I'm facing an issue with SignatureAnalyzer where nearly 10% of the variants in the input maf are not present in the final signature_weighted_maf.tsv file. For example, my maf (input.maf) contains 3,270,095 variants. I run the following command on my maf: _signatureanalyzer -n 10 --cosmic cosmic3 --hg_build hg19.2bit --objective poisson --max_iter 30000 --prior_on_H L1 --prior_onW L1 input.maf The output, signature_weighted_maf.tsv, only contains 3,023,380 of the original variants. This corresponds to about an 8% loss of variants, and is reproduced on other mafs that I have run with the tool.

There doesn't appear to me to be a specific pattern to which variants are lost.

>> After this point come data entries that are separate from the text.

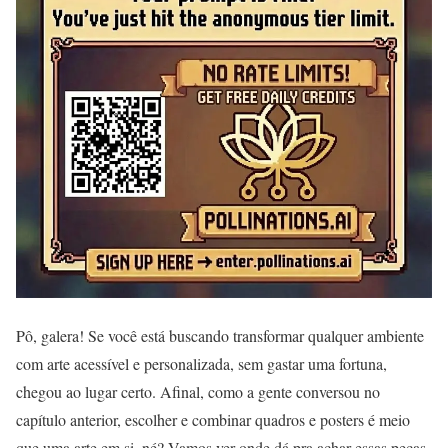
Pô, galera! Se você está buscando transformar qualquer ambiente
com arte acessível e personalizada, sem gastar uma fortuna,
chegou ao lugar certo. Afinal, como a gente conversou no
capítulo anterior, escolher e combinar quadros e posters é meio
que uma arte em si, né? Vamos ver onde dá pra achar essas peças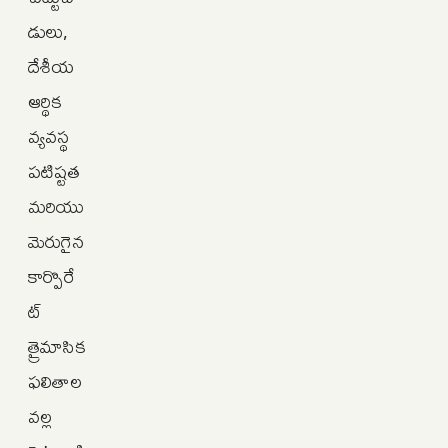
డులు,
దేశీయ
ఆర్థిక
వ్యవస్థ
పటిష్టత
మరియు
మెరుగైన
కార్పొరే
ట్
త్రైమాసిక
ఫలితాల
వల్ల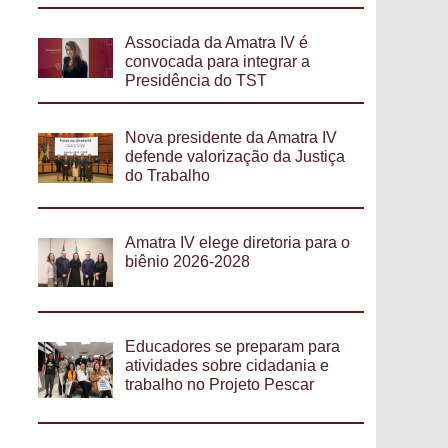
Associada da Amatra IV é
convocada para integrar a
Presidência do TST
Nova presidente da Amatra IV
defende valorização da Justiça
do Trabalho
Amatra IV elege diretoria para o
biênio 2026-2028
Educadores se preparam para
atividades sobre cidadania e
trabalho no Projeto Pescar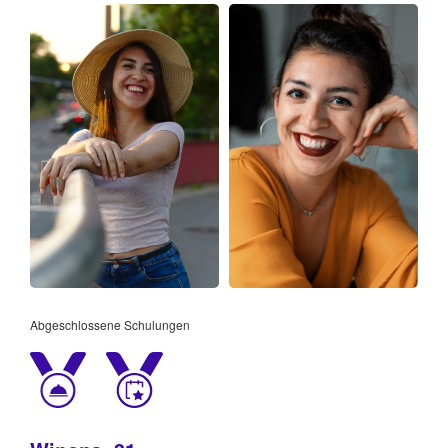
Abgeschlossene Schulungen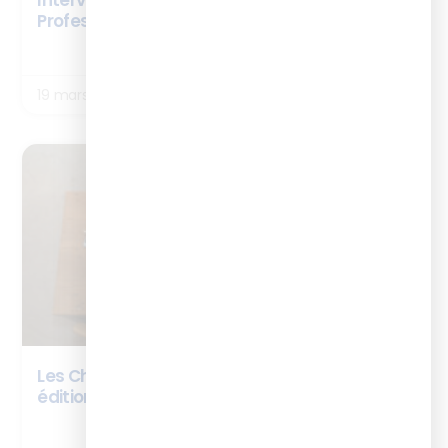
Interview Elsa Poncet – Cursus Formateur
Professionnel d’Adultes
LIRE LA SUITE
19 mars 2026
ARTICLES
Les Chiffres Clés du digital learning by l’ISTF :
édition 2026
LIRE LA SUITE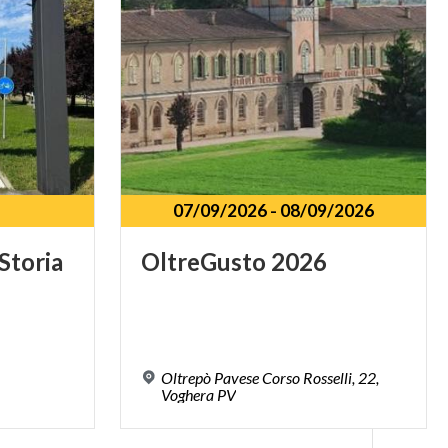
07/09/2026
-
08/09/2026
Storia
OltreGusto
2026
Oltrepò Pavese Corso Rosselli, 22,
Voghera PV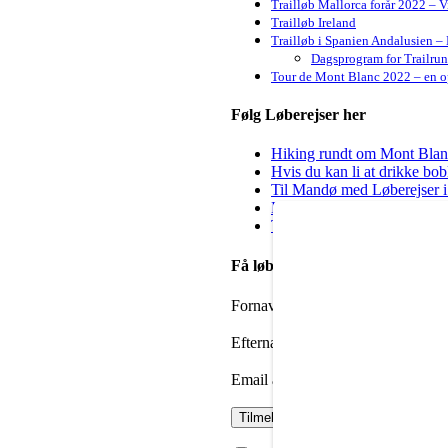
Trailløb Mallorca forår 2022 – 
Trailløb Ireland
Trailløb i Spanien Andalusien – 
Dagsprogram for Trailru
Tour de Mont Blanc 2022 – en op
Følg Løberejser her
Hiking rundt om Mont Blanc 
Hvis du kan li at drikke bo
Til Mandø med Løberejser i
Kig forbi hos Steep & Deep 
Til dig der godt vil igang m
Få løbenyheder i din mailbox
Fornavn
Efternavn
Email adresse: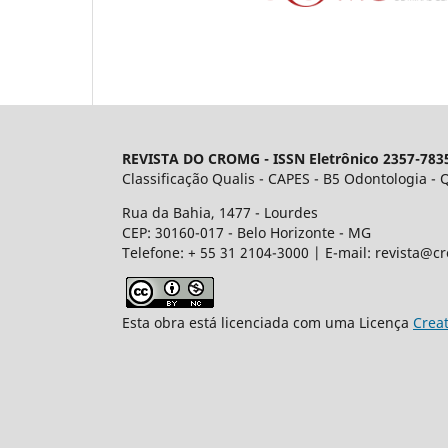
REVISTA DO CROMG -
ISSN Eletrônico 2357-783
Classificação Qualis - CAPES - B5 Odontologia -
Rua da Bahia, 1477 - Lourdes
CEP: 30160-017 - Belo Horizonte - MG
Telefone: + 55 31 2104-3000 | E-mail: revista@c
Esta obra está licenciada com uma Licença
Crea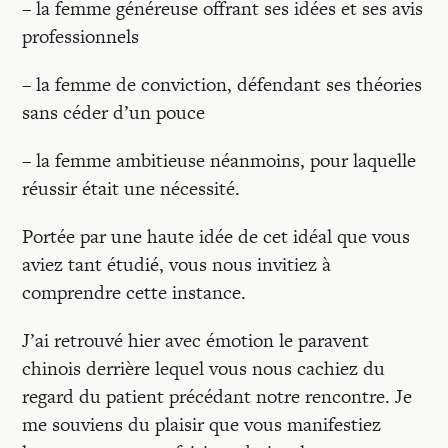
– la femme généreuse offrant ses idées et ses avis
professionnels
– la femme de conviction, défendant ses théories
sans céder d’un pouce
– la femme ambitieuse néanmoins, pour laquelle
réussir était une nécessité.
Portée par une haute idée de cet idéal que vous
aviez tant étudié, vous nous invitiez à
comprendre cette instance.
J’ai retrouvé hier avec émotion le paravent
chinois derrière lequel vous nous cachiez du
regard du patient précédant notre rencontre. Je
me souviens du plaisir que vous manifestiez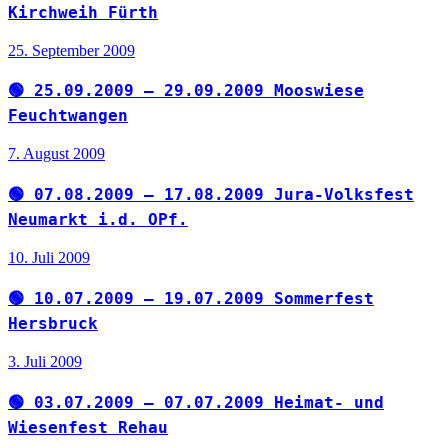
Kirchweih Fürth
25. September 2009
🟢 25.09.2009 – 29.09.2009 Mooswiese
Feuchtwangen
7. August 2009
🟢 07.08.2009 – 17.08.2009 Jura-Volksfest
Neumarkt i.d. OPf.
10. Juli 2009
🟢 10.07.2009 – 19.07.2009 Sommerfest
Hersbruck
3. Juli 2009
🟢 03.07.2009 – 07.07.2009 Heimat- und
Wiesenfest Rehau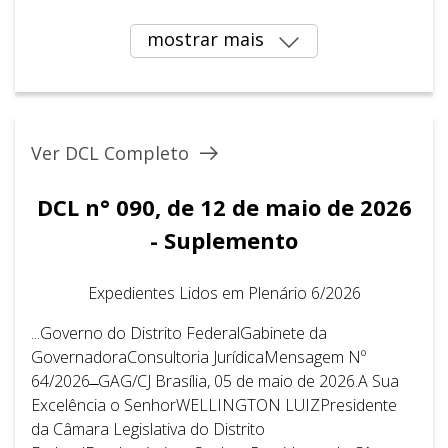
mostrar mais
Ver DCL Completo
DCL n° 090, de 12 de maio de 2026
- Suplemento
Expedientes Lidos em Plenário 6/2026
...Governo do Distrito FederalGabinete da
GovernadoraConsultoria JurídicaMensagem Nº
64/2026 ̶ GAG/CJ Brasília, 05 de maio de 2026.A Sua
Excelência o SenhorWELLINGTON LUIZPresidente
da Câmara Legislativa do Distrito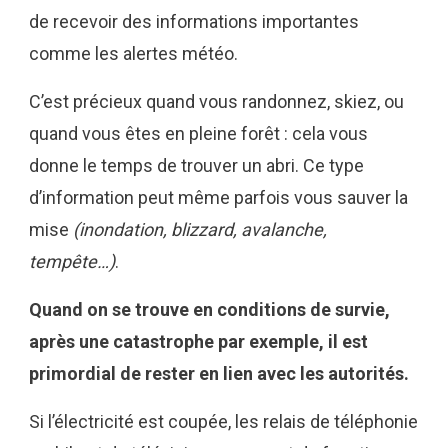
de recevoir des informations importantes
comme les alertes météo.
C’est précieux quand vous randonnez, skiez, ou
quand vous êtes en pleine forêt : cela vous
donne le temps de trouver un abri. Ce type
d’information peut même parfois vous sauver la
mise
(inondation, blizzard, avalanche,
tempête…)
.
Quand on se trouve en conditions de survie,
après une catastrophe par exemple, il est
primordial de rester en lien avec les autorités.
Si l’électricité est coupée, les relais de téléphonie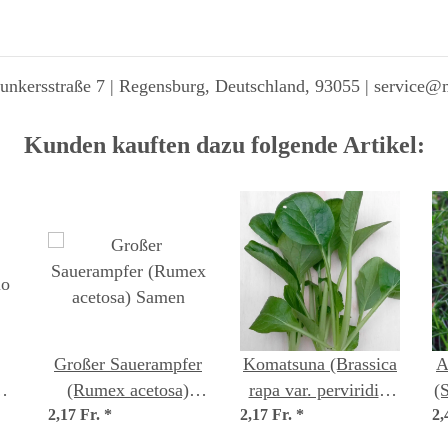
unkersstraße 7 | Regensburg, Deutschland, 93055 | service@
Kunden kauften dazu folgende Artikel:
Großer Sauerampfer
Komatsuna (Brassica
A
(Rumex acetosa)
rapa var. perviridis)
(
io
2,17 Fr.
Samen
*
2,17 Fr.
Samen
*
2,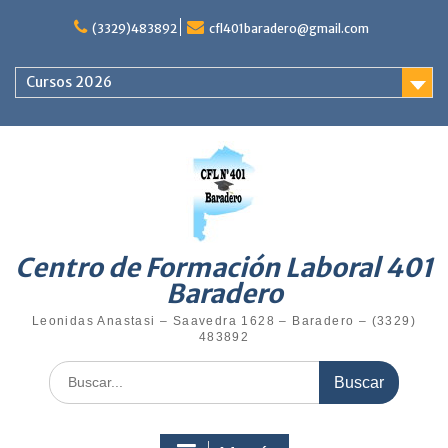
(3329)483892
cfl401baradero@gmail.com
Cursos 2026
Centro de Formación Laboral 401
Baradero
Leonidas Anastasi – Saavedra 1628 – Baradero – (3329)
483892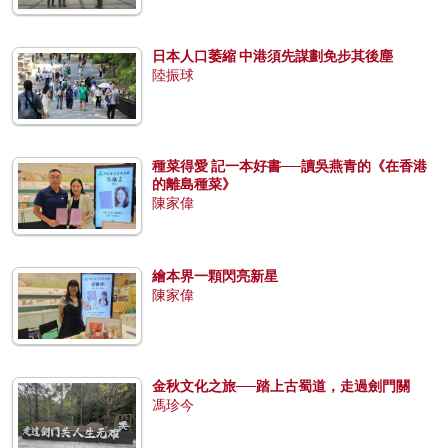
日本人口萎縮 中港須先謀劃免步其後塵
陸振球
種菜得愛 記一本好書──讀吳燕青的《在香港
的離島種菜》
陳家偉
繪本界一顆閃亮新星
陳家偉
金秋文化之旅──踏上古蜀道，走過劍門關
馮珍今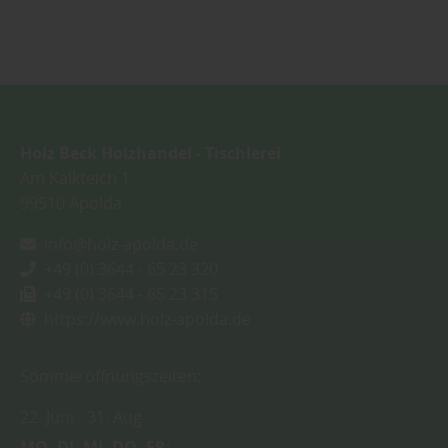
Sie weitere entsprechende Informationen.
Holz Beck Holzhandel - Tischlerei
Am Kalkteich 1
99510
Apolda
info@holz-apolda.de
+49 (0) 3644 - 65 23 320
+49 (0) 3644 - 65 23 315
https://www.holz-apolda.de
Sommeröffnungszeiten:
22. Juni
31. Aug.
MO
DI
MI
DO
FR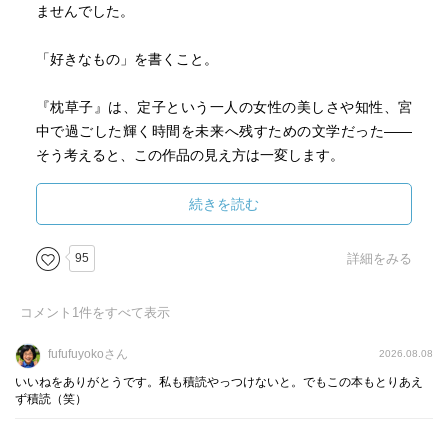
ませんでした。
「好きなもの」を書くこと。
『枕草子』は、定子という一人の女性の美しさや知性、宮
中で過ごした輝く時間を未来へ残すための文学だった――
そう考えると、この作品の見え方は一変します。
私は読みながら、「これは定子様への同人誌であり、1000
続きを読む
年前の推し活なんだ」と思いました。
95
詳細をみる
もちろん現代の「推し活」とは違います。でも、大切な人
の魅力を誰かに伝えたい、この人の存在を未来まで残した
コメント
1
件をすべて表示
いという気持ちが、1000年経った今にも残った凄みを感じ
ました。
fufufuyokoさん
2026.08.08
いいねをありがとうです。私も積読やっつけないと。でもこの本もとりあえ
特に心を動かされたのは、血なまぐさい権力争いが続く世
ず積読（笑）
界で、それでも清少納言は憎しみを書かなかったことで
す。政治を批判するのではなく、「美しいもの」「心が動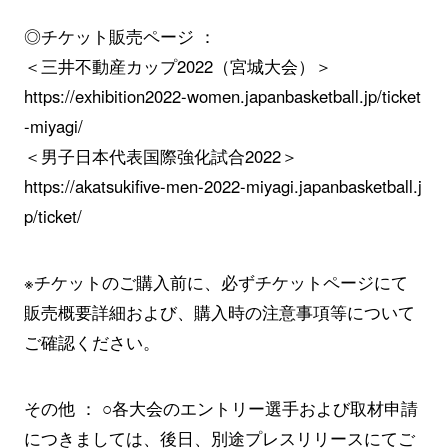
◎チケット販売ページ ：
＜三井不動産カップ2022（宮城大会）＞
https://exhibition2022-women.japanbasketball.jp/ticket
-miyagi/
＜男子日本代表国際強化試合2022＞
https://akatsukifive-men-2022-miyagi.japanbasketball.j
p/ticket/
※チケットのご購入前に、必ずチケットページにて
販売概要詳細および、購入時の注意事項等について
ご確認ください。
その他 ： ○各大会のエントリー選手および取材申請
につきましては、後日、別途プレスリリースにてご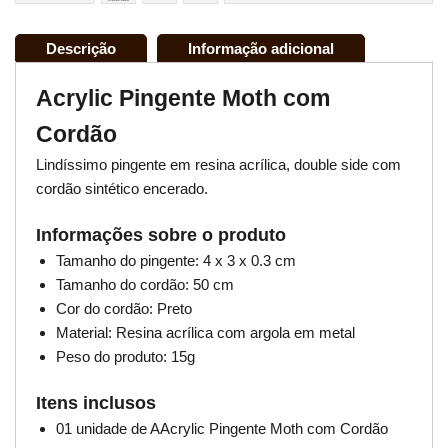
Descrição
Informação adicional
Acrylic Pingente Moth com
Cordão
Lindíssimo pingente em resina acrílica, double side com
cordão sintético encerado.
Informações sobre o produto
Tamanho do pingente: 4 x 3 x 0.3 cm
Tamanho do cordão: 50 cm
Cor do cordão: Preto
Material: Resina acrílica com argola em metal
Peso do produto: 15g
Itens inclusos
01 unidade de AAcrylic Pingente Moth com Cordão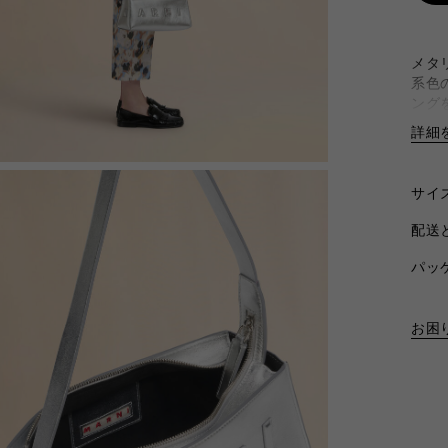
ブーツ＆アンクルブ
ーツ
メタ
系色
ング
ルダー
詳細
Bo
In
Li
サイ
Me
配送
Me
商品
パッ
お困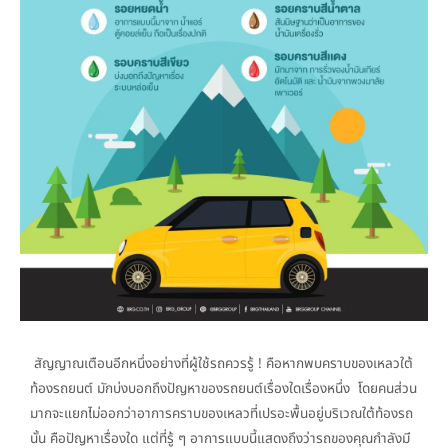
สัญญาณเตือนอีกหนึ่งอย่างที่ผู้ใช้รถควรรู้ ! คือหากพบคราบของเหลวใต้
ท้องรถยนต์ มักบ่งบอกถึงปัญหาของรถยนต์เรื่องใดเรื่องหนึ่ง โดยคนส่วน
มากจะแยกไม่ออกว่าอาการคราบของเหลวที่เปรอะพื้นอยู่บริเวณใต้ท้องรถ
นั้น คือปัญหาเรื่องใด แต่ที่รู้ ๆ อาการแบบนี้แสดงถึงว่ารถของคุณกำลังมี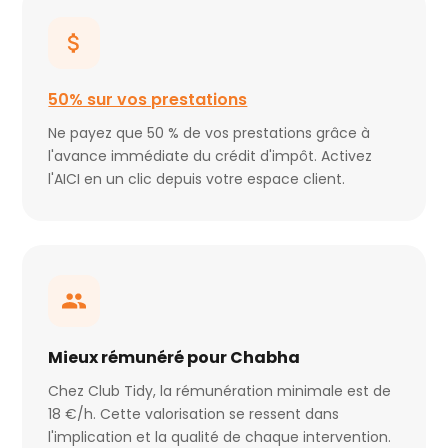
50% sur vos prestations
Ne payez que 50 % de vos prestations grâce à
l'avance immédiate du crédit d'impôt. Activez
l'AICI en un clic depuis votre espace client.
Mieux rémunéré pour Chabha
Chez Club Tidy, la rémunération minimale est de
18 €/h. Cette valorisation se ressent dans
l'implication et la qualité de chaque intervention.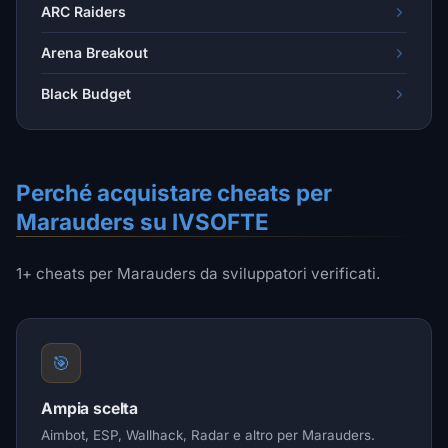
ARC Raiders
Arena Breakout
Black Budget
Perché acquistare cheats per
Marauders su IVSOFTE
1+ cheats per Marauders da sviluppatori verificati.
🎯
Ampia scelta
Aimbot, ESP, Wallhack, Radar e altro per Marauders.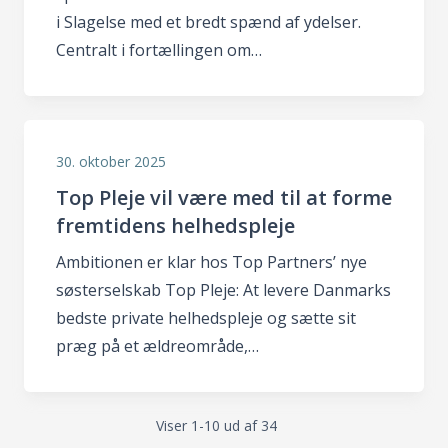
i Slagelse med et bredt spænd af ydelser.
Centralt i fortællingen om…
30. oktober 2025
Top Pleje vil være med til at forme
fremtidens helhedspleje
Ambitionen er klar hos Top Partners’ nye
søsterselskab Top Pleje: At levere Danmarks
bedste private helhedspleje og sætte sit
præg på et ældreområde,…
Viser 1-10 ud af 34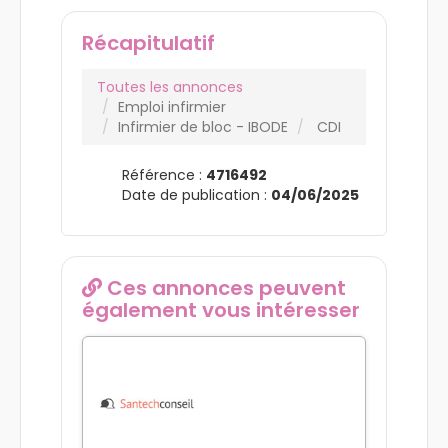
Récapitulatif
Toutes les annonces
Emploi infirmier
Infirmier de bloc - IBODE
CDI
Référence :
4716492
Date de publication :
04/06/2025
Ces annonces peuvent
également vous intéresser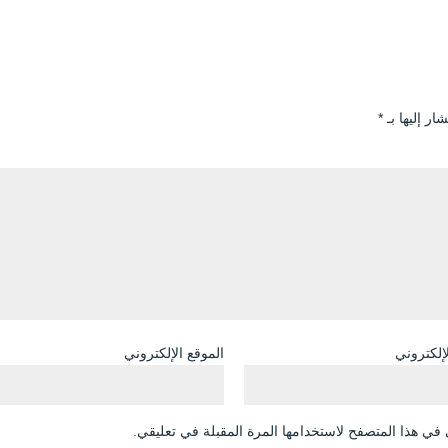
ار إليها بـ
*
لإلكتروني
الموقع الإلكتروني
في هذا المتصفح لاستخدامها المرة المقبلة في تعليقي.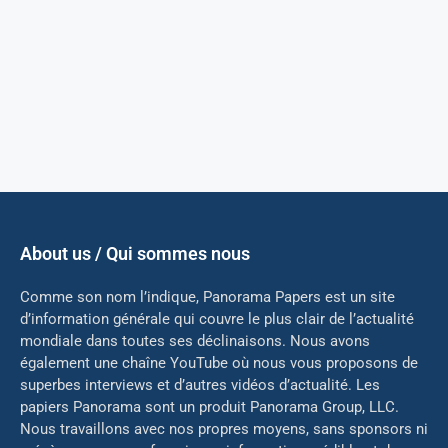
About us / Qui sommes nous
Comme son nom l’indique, Panorama Papers est un site
d’information générale qui couvre le plus clair de l’actualité
mondiale dans toutes ses déclinaisons. Nous avons
également une chaîne YouTube où nous vous proposons de
superbes interviews et d’autres vidéos d’actualité. Les
papiers Panorama sont un produit Panorama Group, LLC.
Nous travaillons avec nos propres moyens, sans sponsors ni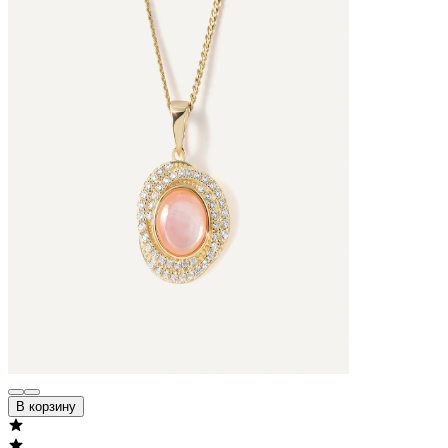
В корзину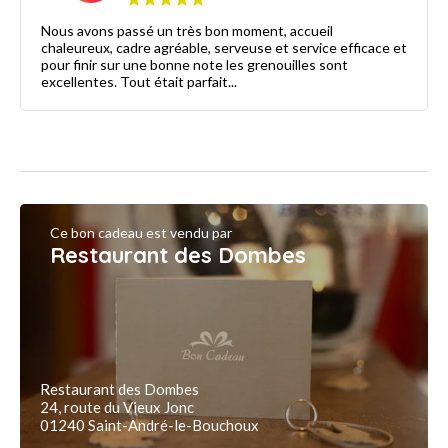
Nous avons passé un très bon moment, accueil
chaleureux, cadre agréable, serveuse et service efficace et
pour finir sur une bonne note les grenouilles sont
excellentes. Tout était parfait...
Ce bon cadeau est vendu par
Restaurant des Dombes
Restaurant des Dombes
24, route du Vieux Jonc
01240 Saint-André-le-Bouchoux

The missing variants appear relatively uniformly distributed across samples, chromosomes, and reference/variant alleles.

Is this expected behavior? Is there a way to force SignatureAnalyzer to provide signature probability estimates for every variant in the input maf?

I look forward to hearing back from you.

shankara-a commented 3 years ago

Hi,

When you read the nmf_output.h5 file, what is your input spectra to the algorithm? You can read this with X = pd.read_hdf("nmf_output.h5","X"). Does this have all the variants you expect?

Do you have a couple examples of variants that are included and those that are not?

jcha40 commented 3 years ago

The reason that some SNPs might drop out is that the context cannot be determined from a maf for adjacent SNPs within a single sample (are they DNPs or are they in trans?).